Results: We found that the survival of MF CD34⁺ cells was strongly stimulated by TNF-alpha (10 ng/mL; 2,9 fold increase) as compared with that of cord blood-derived CD34⁺ cells (1,7 fold increase). TIMP-1 (100ng/mL) treatment also promotes the survival of MF CD34⁺ cells. Accordingly, MF patients show increased number and percentages of circulating CD63⁺CD34⁺ cells. However, at variance with cord blood-derived CD34⁺ cells, MF CD34⁺ cells were more resistant to the citotoxic activity of high dose ATP (1000 nM). Interestingly, when we tested ATP, TNF-alpha and TIMP-1 in combination, the survival of CD34⁺ cells from MF patients was mainly promoted by the TNF-alpha/TIMP-1 treatment. At variance, ATP addition reduced the TNF-alpha or TIMP-1 pro-survival activity. We also found that TNF-alpha (1,6 fold increase) and TIMP-1 (1,4 fold increase), tested alone, slightly increased the BFU-E formation as compared with that of cord blood- derived CD34⁺ cells (2,2 and 2,0 fold increase, respectively), without affecting the number of CFU-GM progenitors. By contrast, the number of BFU-E and CFU-GM was significantly reduced when CD34⁺ cells were incubated in the presence of ATP+TNF-alpha (4,5 and 2,1 fold reduction as compared with untreated cells, respectively), whereas TIMP-1 addition slightly reduced the inhibitory activity of ATP+TNF-alpha (4,0 and 1,8 fold reduction, respectively). Of note, survival and proliferation of MF CD34⁺ cells were independent from the occurrence of JAK2, MPL or CALR mutations. In addition, despite CXCR4 (CD184) expression of CD34⁺ cells was significantly increased as compared with the cord blood-derived counterparts, when we analyzed the in vitro migration of CD34⁺ cells toward a CXCL12 gradient, we found the migration rate of MF CD34+ cells to be highly heterogeneous, ranging from 0,9 to 2,9 fold increase as compared with the corresponding untreated samples. Interestingly, CD34⁺ cells from 2 out of 3 CALR⁺patients showed the highest migration capacity.
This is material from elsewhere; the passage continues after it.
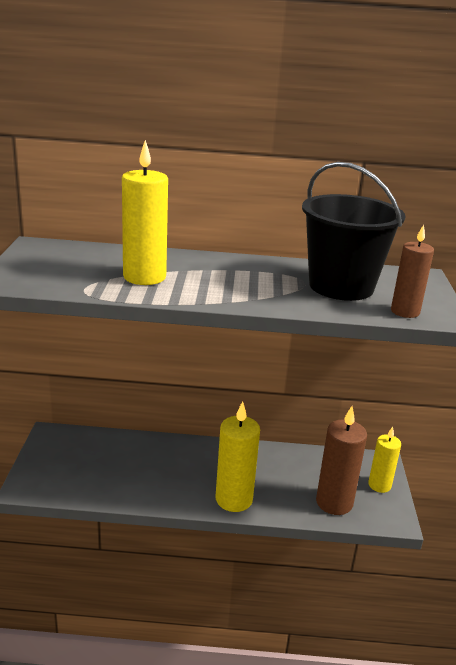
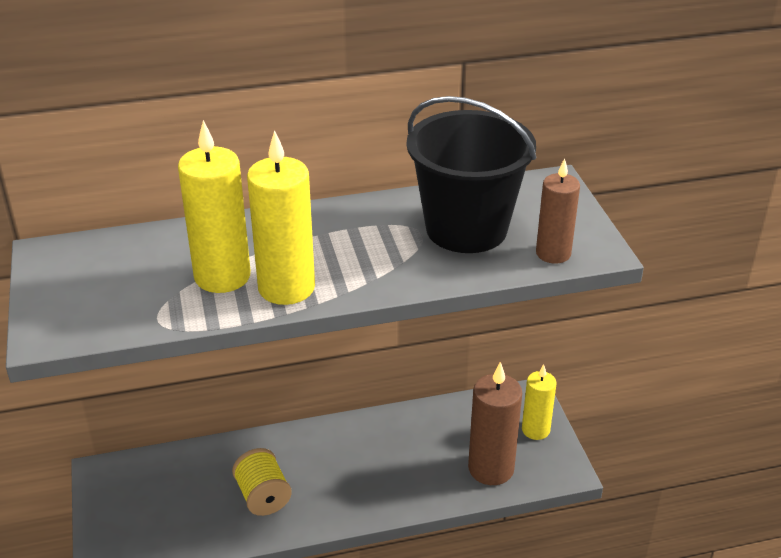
camera: 15 degrees left, 10 degrees up
yellow candle [216,401,260,512] -> yellow candle moved to [247,130,315,305]
none -> yellow spool [232,448,292,516]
Conclusions: Here we demonstrated that crucial factors of the inflammatory microenvironment abnormally modulate the HSPC functions of MF and may contribute to the maintenance of the malignant clone. Specifically, TNF-alpha together with TIMP-1 promote the survival of the CD34⁺ HSPCs of MF, while ATP/TNF-alpha combination reduces their proliferation. Interestingly, the inflammatory factors tested in combination differentially modulate the proliferation of the MF CD34⁺ cells as compared with the factors alone.